* [Goal of the exercise] Your answer should consist of every line in the records that holds "Industry".

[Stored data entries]
>>>>>

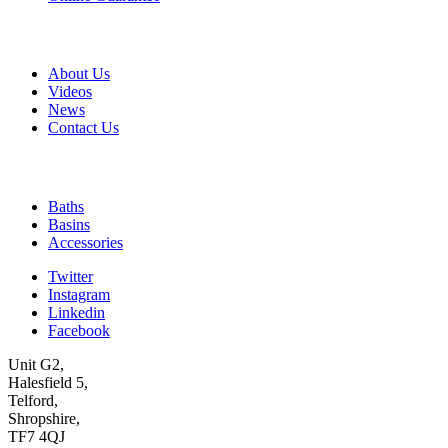
A & B
About Us
Videos
News
Contact Us
Quick Links
Baths
Basins
Accessories
Twitter
Instagram
Linkedin
Facebook
Unit G2,
Halesfield 5,
Telford,
Shropshire,
TF7 4QJ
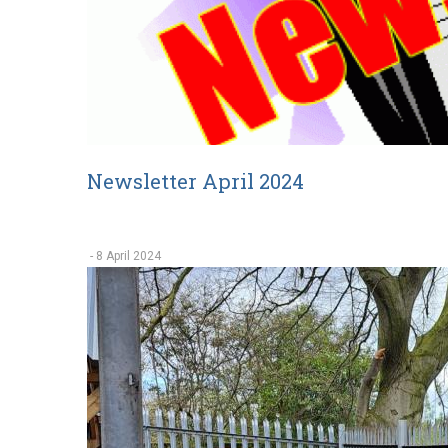
Newsletter April 2024
-
8 April 2024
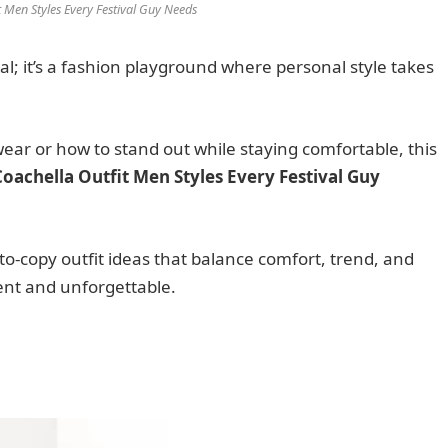
t Men Styles Every Festival Guy Needs
al; it’s a fashion playground where personal style takes
wear or how to stand out while staying comfortable, this
Coachella Outfit Men Styles Every Festival Guy
y-to-copy outfit ideas that balance comfort, trend, and
ent and unforgettable.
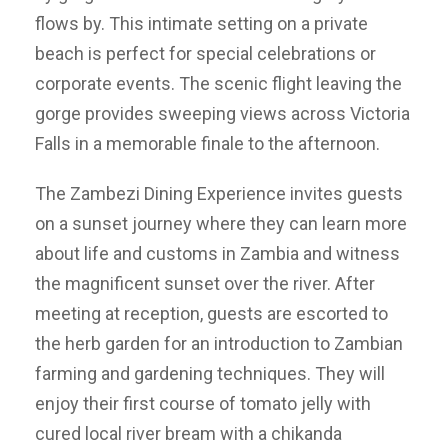
flows by. This intimate setting on a private
beach is perfect for special celebrations or
corporate events. The scenic flight leaving the
gorge provides sweeping views across Victoria
Falls in a memorable finale to the afternoon.
The Zambezi Dining Experience invites guests
on a sunset journey where they can learn more
about life and customs in Zambia and witness
the magnificent sunset over the river. After
meeting at reception, guests are escorted to
the herb garden for an introduction to Zambian
farming and gardening techniques. They will
enjoy their first course of tomato jelly with
cured local river bream with a chikanda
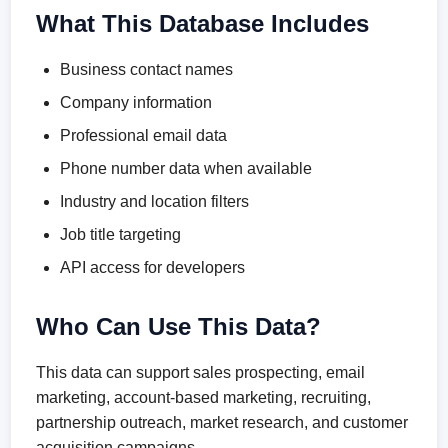
What This Database Includes
Business contact names
Company information
Professional email data
Phone number data when available
Industry and location filters
Job title targeting
API access for developers
Who Can Use This Data?
This data can support sales prospecting, email
marketing, account-based marketing, recruiting,
partnership outreach, market research, and customer
acquisition campaigns.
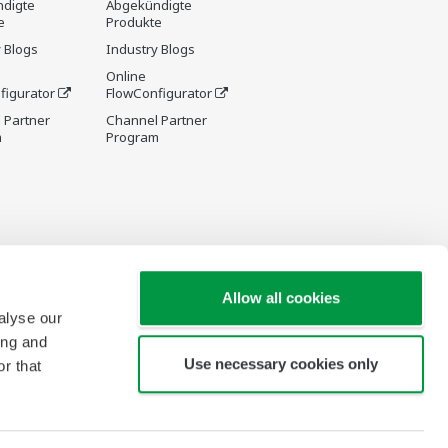
digte
Abgekündigte
e
Produkte
 Blogs
Industry Blogs
Online
figurator
FlowConfigurator
 Partner
Channel Partner
m
Program
Allow all cookies
alyse our
ing and
Use necessary cookies only
r that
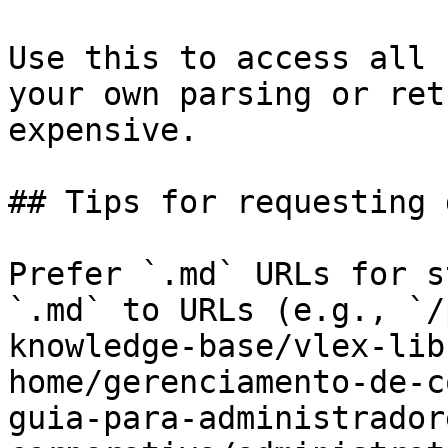
Use this to access all 
your own parsing or ret
expensive.

## Tips for requesting 
Prefer `.md` URLs for s
`.md` to URLs (e.g., `/
knowledge-base/vlex-lib
home/gerenciamento-de-c
guia-para-administrador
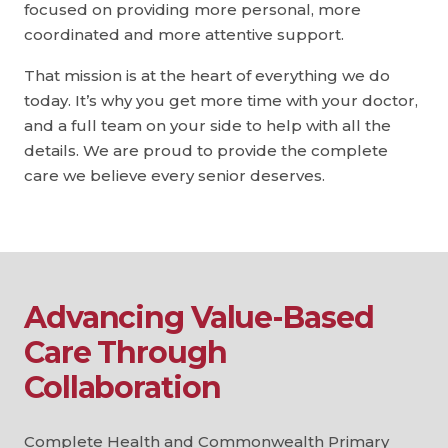
focused on providing more personal, more
coordinated and more attentive support.
That mission is at the heart of everything we do
today. It’s why you get more time with your doctor,
and a full team on your side to help with all the
details. We are proud to provide the complete
care we believe every senior deserves.
Advancing Value-Based
Care Through
Collaboration
Complete Health and Commonwealth Primary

<<<<<

* [Response]
Industry and location filters
Industry Blogs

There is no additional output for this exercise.